Lors du Conseil des ministres du mercredi 8 avril 2026, le Premier ministre a dévoilé deux axes majeurs de transformation : la refonte de l’École nationale d’Administration (Ena) et l’adoption d’une nouvelle doctrine de formalisation du secteur informel. Deux réformes ambitieuses qui visent à renforcer le capital humain et à restructurer en profondeur l’économie nationale.
Une Ena repensée pour former le manager public de demain
Au cœur de sa communication relaté dans le communiqué du conseil des ministres de ce mercredi 8 avril, Ousmane Sonko a présenté un projet de réforme en profondeur de l’École nationale d’Administration du Sénégal, institution stratégique dans la formation des élites administratives. Le Premier ministre a rappelé que «l’Ena demeure un pilier de la République, à la fois ascenseur social, outil de cohésion nationale et creuset de la haute fonction publique». Mais face aux mutations profondes de l’action publique et aux exigences de la Vision 2050, son cadre actuel, régi par le décret de 2011, apparaît désormais limité.
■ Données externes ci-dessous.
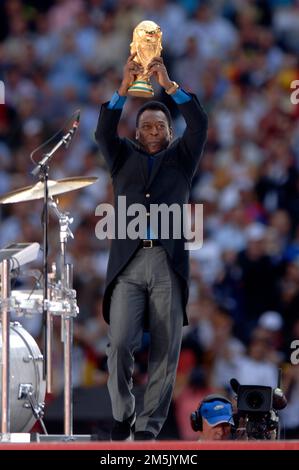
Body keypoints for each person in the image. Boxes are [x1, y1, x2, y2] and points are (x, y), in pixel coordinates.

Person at [95, 53, 208, 440]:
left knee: (165, 350)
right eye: (147, 124)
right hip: (127, 263)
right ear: (138, 132)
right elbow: (103, 133)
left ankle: (148, 429)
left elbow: (200, 122)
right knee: (120, 343)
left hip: (167, 261)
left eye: (161, 124)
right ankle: (123, 413)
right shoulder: (121, 156)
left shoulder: (183, 158)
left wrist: (170, 86)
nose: (155, 128)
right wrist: (122, 90)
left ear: (169, 132)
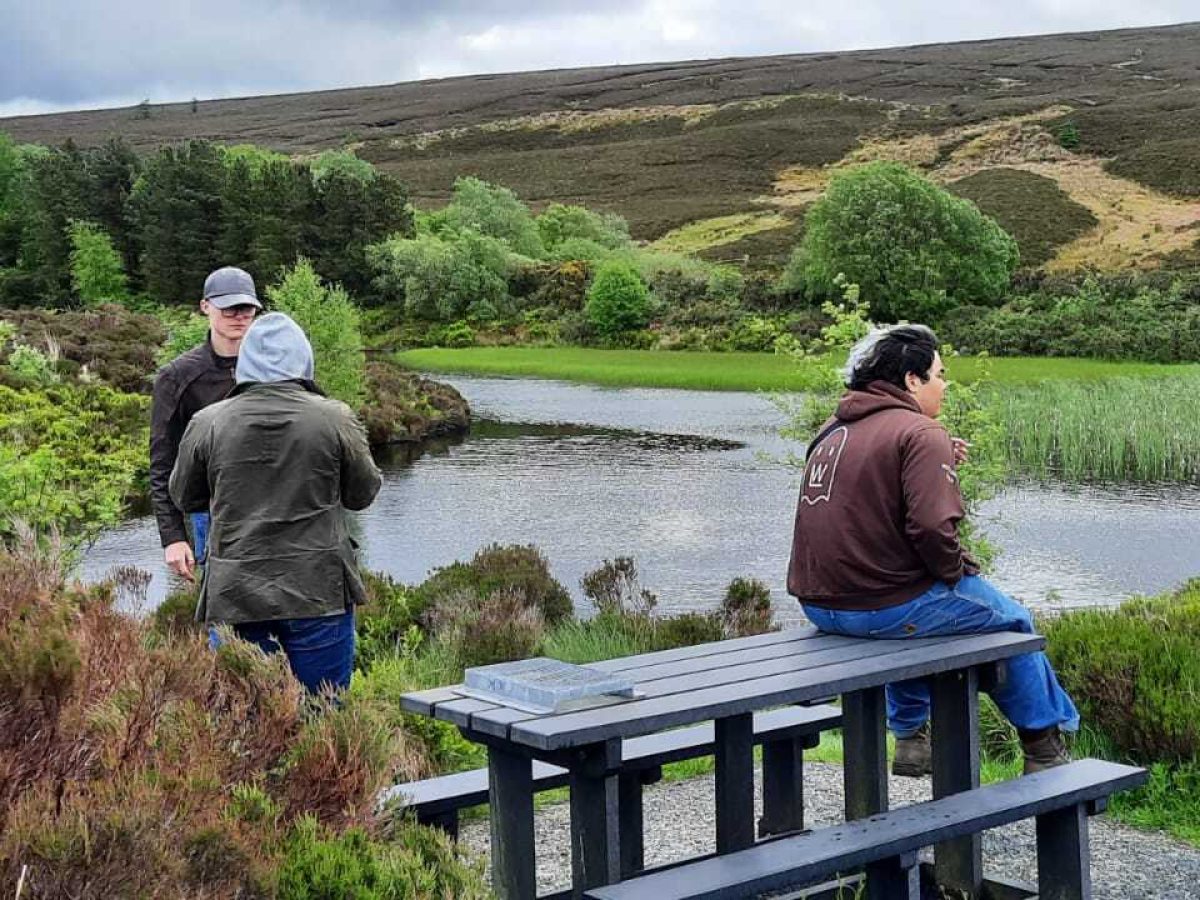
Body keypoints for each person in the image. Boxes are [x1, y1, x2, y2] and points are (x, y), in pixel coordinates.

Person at [787, 324, 1079, 776]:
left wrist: (939, 451)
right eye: (939, 374)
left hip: (821, 609)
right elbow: (929, 527)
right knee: (1016, 623)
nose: (945, 384)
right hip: (880, 611)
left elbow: (865, 495)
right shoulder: (920, 432)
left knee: (920, 616)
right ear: (911, 380)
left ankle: (910, 741)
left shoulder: (831, 430)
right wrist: (956, 572)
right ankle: (1045, 748)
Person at [169, 312, 381, 695]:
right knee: (324, 718)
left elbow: (185, 497)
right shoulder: (334, 417)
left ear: (245, 363)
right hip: (319, 591)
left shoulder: (207, 422)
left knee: (247, 721)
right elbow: (362, 494)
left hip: (235, 595)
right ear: (304, 360)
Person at [150, 266, 262, 582]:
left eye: (246, 307)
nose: (239, 315)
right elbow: (163, 462)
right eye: (229, 307)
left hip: (278, 508)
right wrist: (172, 536)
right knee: (226, 616)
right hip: (212, 513)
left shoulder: (277, 367)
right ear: (205, 307)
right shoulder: (177, 377)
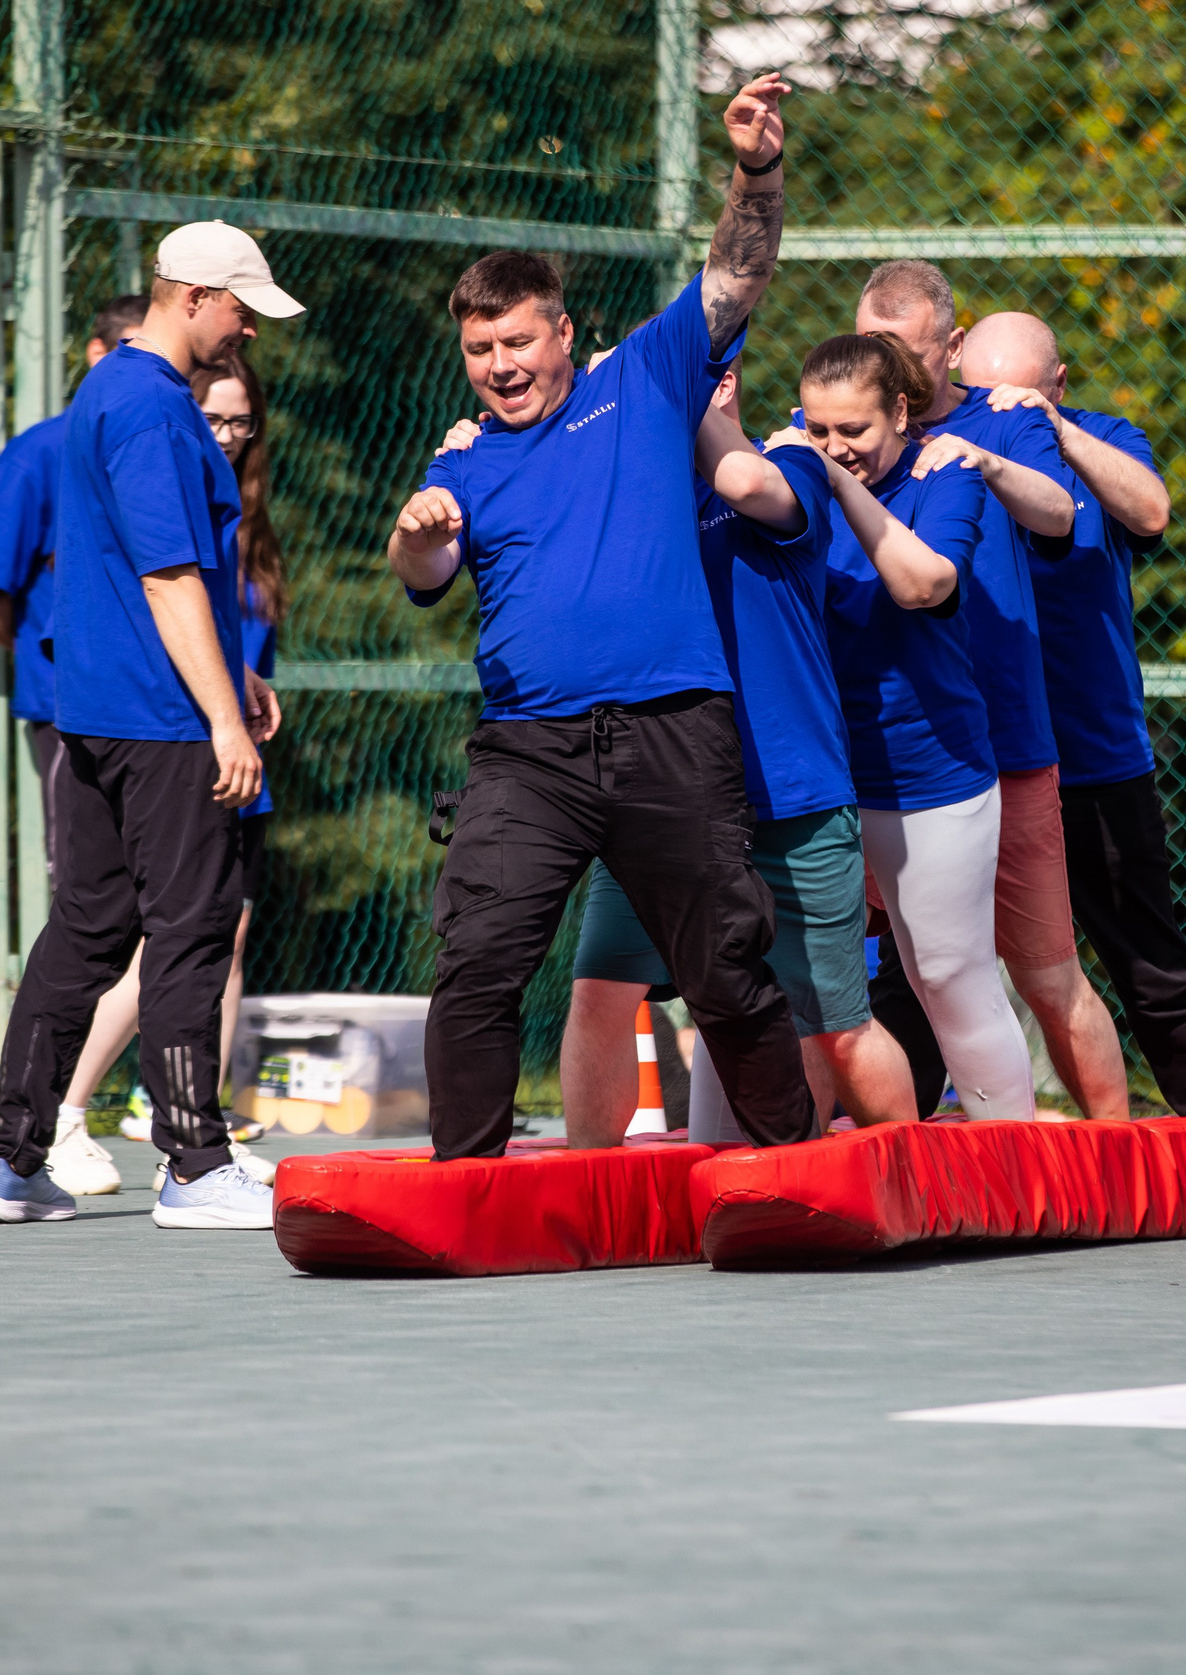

A l’en croire, l’objectif « c’est refonder l’institution pour former un nouveau profil de manager public, capable de piloter des politiques publiques complexes, innovantes et orientées vers la performance».
Réformes juridiques, pédagogiques et numériques
La transformation de l’Ena ne se limitera pas à des ajustements marginaux. Elle s’articule autour d’un ensemble cohérent de réformes structurelles. Sur le plan juridique, «un nouveau décret est en préparation pour abroger et remplacer celui de 2011, afin d’adapter le cadre institutionnel aux nouvelles ambitions», note le communiqué. Sur le plan pédagogique, le Premier ministre a insisté «sur la nécessité de moderniser les contenus et les méthodes d’enseignement. Le numérique devra être placé au cœur des apprentissages, avec des équipements adaptés et une refonte des outils didactiques», fait savoir Sonko. Parmi les innovations majeures annoncées figure «la création d’un Institut de Formation à Distance (IFD), destiné à élargir l’accès à la formation et à accompagner la montée en compétences des agents publics sur l’ensemble du territoire». «L’adaptation au système LMD et l’ouverture d’un parcours doctoral viennent compléter ce dispositif, traduisant la volonté d’inscrire l’ENA dans les standards internationaux de formation et de recherche». À cela s’ajoute une reconfiguration des sections et une meilleure allocation des ressources financières, avec un accent mis sur leur rationalisation.
Le secteur informel au cœur d’une nouvelle doctrine
Au-delà de la réforme administrative, Ousmane Sonko s’est attaqué à «la transformation du secteur informel». Qualifiée de «fragilité structurelle du modèle économique national, cette économie parallèle est pointée du doigt pour sa faible productivité, sa contribution fiscale limitée et son insuffisante couverture sociale. Le Premier ministre a introduit une typologie de l’économie informelle en quatre catégories, «l’informel de survie, de transition, d’optimisation et illicite». Cette classification permettra «d’adapter les politiques publiques aux réalités spécifiques de chaque segment». Parmi les mesures clés envisagées figurent «l’opérationnalisation du statut de l’entreprenant, l’obligation d’immatriculation pour accéder aux avantages publics et la mise en place d’une protection sociale accessible et visible», informe le Pm.